Given problem 1:
Replace "red" with "blue" in the listing lines starting with the line containing "THAT: THAT -> INTO" and going on through the line containing "Referral colour: red -> black". Give those lines again with nothing else altered.

Passage shown:

<<<<

Russian infantrymen form a skirmish line early in the war. Russian officers were generally unimpressed with the quality of Russian soldiers, most of whom had little enthusiasm for the war and little identification with pan-Slavism.
CHAPTER 1
The First Battles
Russian leaders supported their country’s entry into World War I, hoping to recover their nation’s power and prestige in the Balkans. The first battles went much better than many Russians expected, especially against the Austro-Hungarians. But the Russian Army soon suffered massive twin defeats that underscored the fundamental weaknesses of the Russian system.
When war broke out in the first days of August, seven of Germany’s eight field armies headed west on their ill-fated attempt to knock France out of the war in six weeks. While the Germans moved through Belgium and into France as part of the Schlieffen Plan, the forces of Austria-Hungary began mobilization aimed at meeting the wide variety of threats the war presented to them. Conrad had designed a war plan that divided his army into three components: one to deal with Serbia, one to move into southern Poland to hold off the Russians and one in reserve that could go north or south depending on the events in the war’s opening phases. While the plan looked good on paper, it overloaded the Austro-Hungarian transportation and communications systems, and soon proved to be an unmanageable tangle. Many units had to march for days to get to their assigned train stations only to find that there were no available trains to take them to the front. Conrad also wanted to be careful about which ethnic groups he sent where. Thus many of the forces to fight the Serbs came from far-flung (but not Slavic) parts of the empire like Bohemia.

>>>>

Stored records:
<<<<

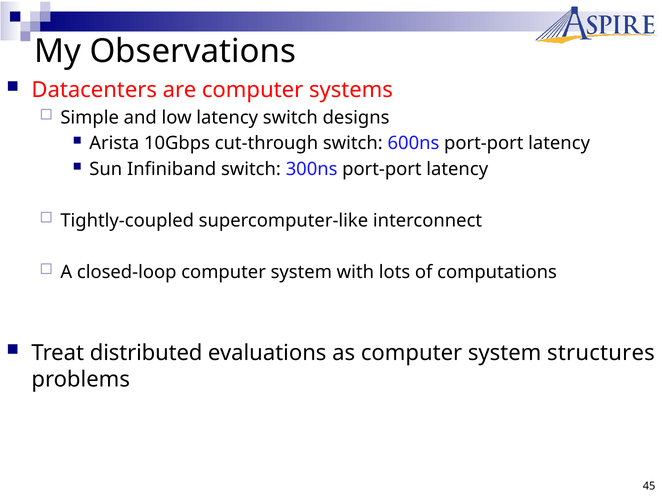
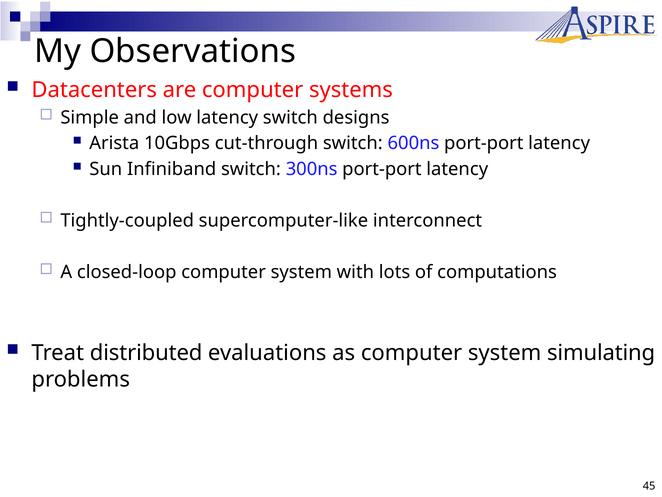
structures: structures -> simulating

>>>>
<<<<

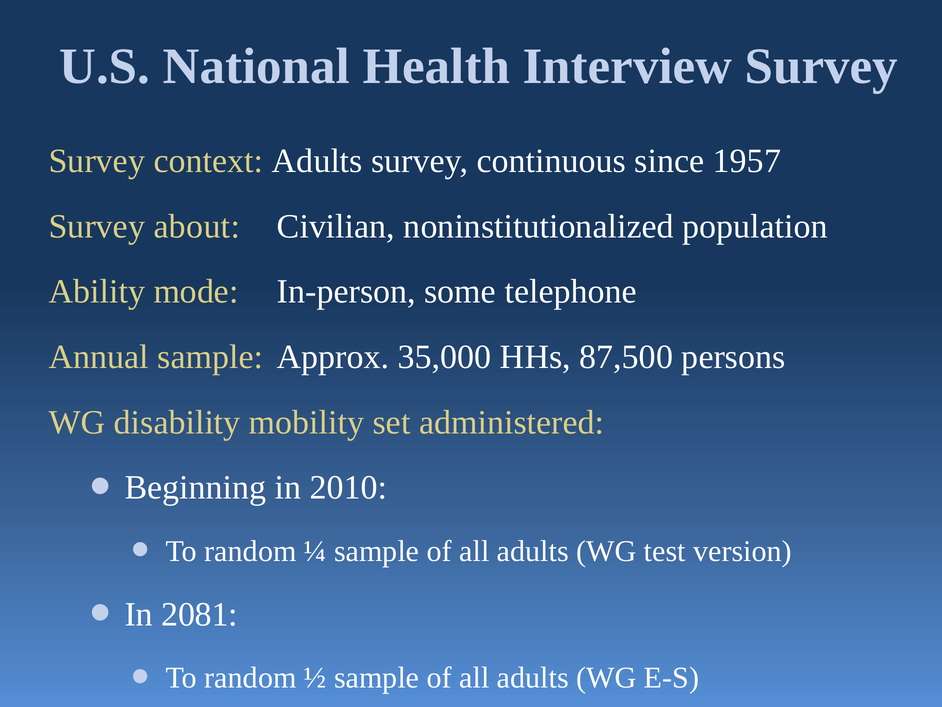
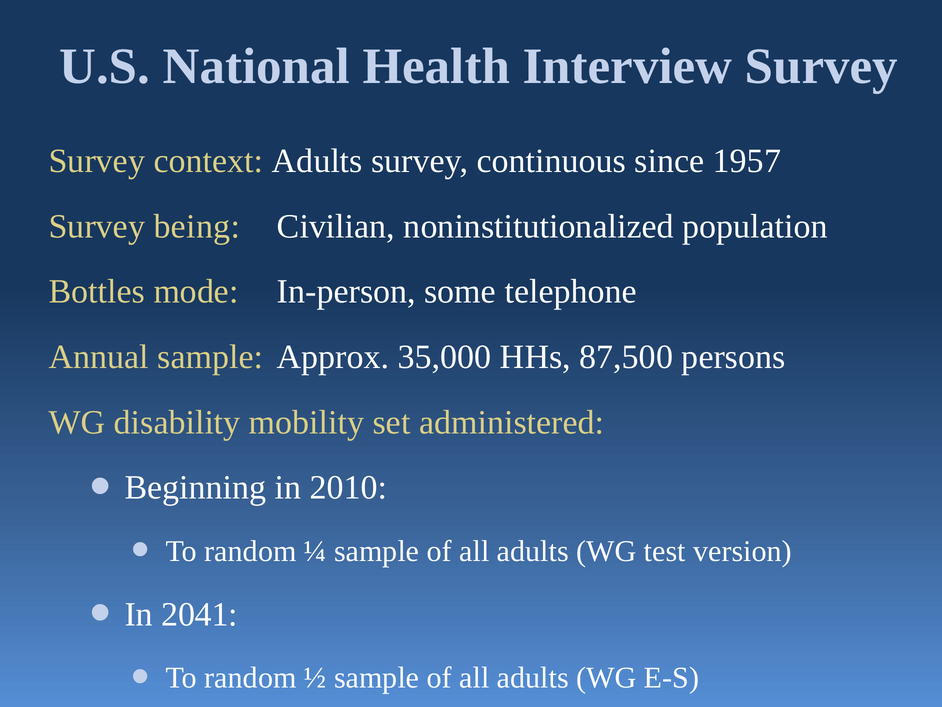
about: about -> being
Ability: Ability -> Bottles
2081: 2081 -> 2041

>>>>
<<<<

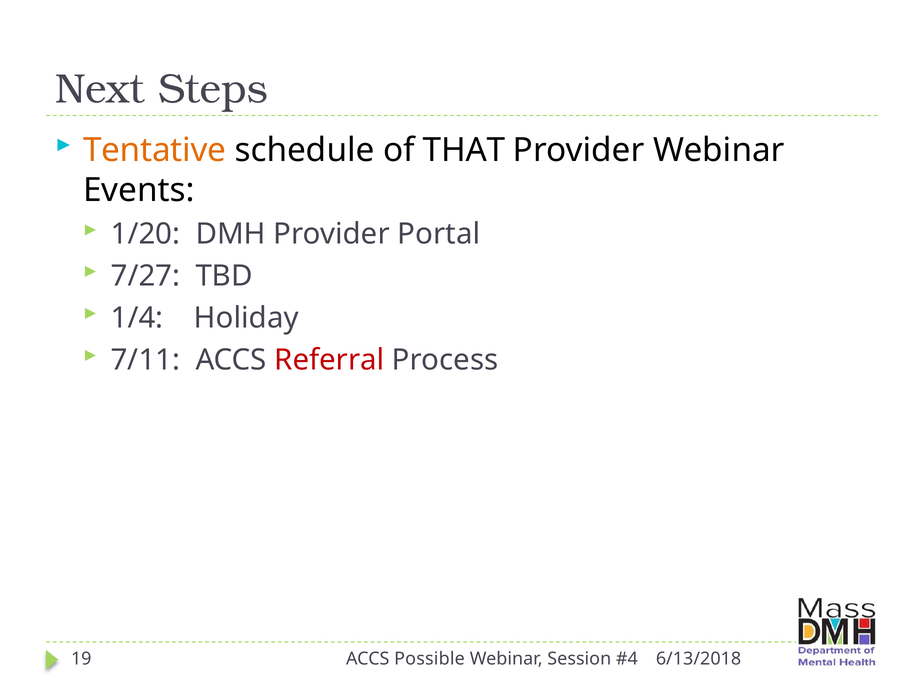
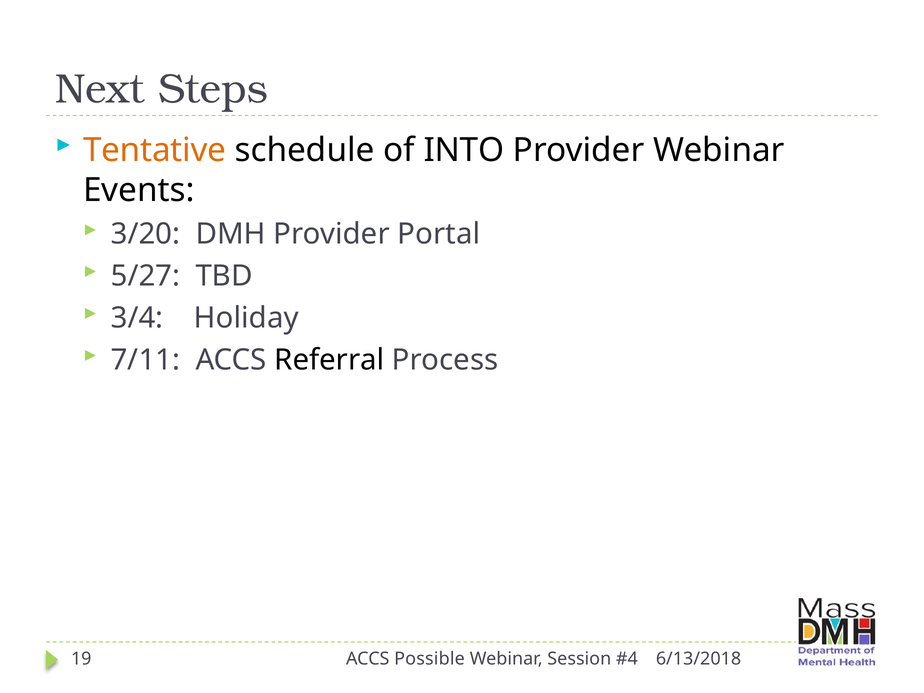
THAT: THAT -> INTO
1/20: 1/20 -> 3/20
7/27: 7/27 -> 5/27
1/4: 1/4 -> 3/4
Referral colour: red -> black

>>>>

Given problem 2:
Extend the passage on Russia's first battles of World War I, beginning right after its final sentence.

Task output 1:
THAT: THAT -> INTO
1/20: 1/20 -> 3/20
7/27: 7/27 -> 5/27
1/4: 1/4 -> 3/4
Referral colour: blue -> black

Task output 2:
All of Germany and Austria-Hungary’s planning counted on the Russians mobilizing very slowly. Only a presumption of Russian ineptitude would have dared to allow Conrad to send the majority of his forces elsewhere. As the Germans, under Helmuth von Moltke, gambled on a quick defeat of France, so, too, did Conrad gamble on being able to eliminate Serbia quickly without significant Russian interference. Only 20 Austrian divisions went into Poland to guard against Russian movements. Both Moltke and Conrad had assumed that capturing the enemy capital would give them the victory they sought, thus enabling forces to be redirected in plenty of time to meet the Russians. Both men were to be seriously disappointed.
The large Polish Salient offered both opportunities and challenges to the Russians. They feared a joint German and Austro-Hungarian pincer attack on the salient, but also understood the advantages of assembling forces inside it.
Russia threw a giant spanner into all of the planning by Germany and Austria-Hungary, now known collectively with the Ottoman Empire as the Central Powers. In the first place, the Russian people met the Tsar’s call for mobilization on 30 July with an enthusiasm that few expected. This enthusiasm was mostly limited to young men in the growing Russian cities, but even so, thousands of young men joined the army and urban reservists reported to their units without much trouble. The Tsar made impassioned speeches to his people calling on all Russians to unite in a time of national crisis. Even in the countryside, peasants seemed to accept the necessity of the war, although they exhibited much less enthusiasm than the urbanites of Moscow and St Petersburg. The new Russian railways also came into play, as men and supplies moved from the hinterland of Russia to its mobilization centres with reasonable speed and efficiency. The Russians were still far behind the speed and efficiency of the Germans or the French, but all observers noted how much better the mobilization went than many Russians had feared.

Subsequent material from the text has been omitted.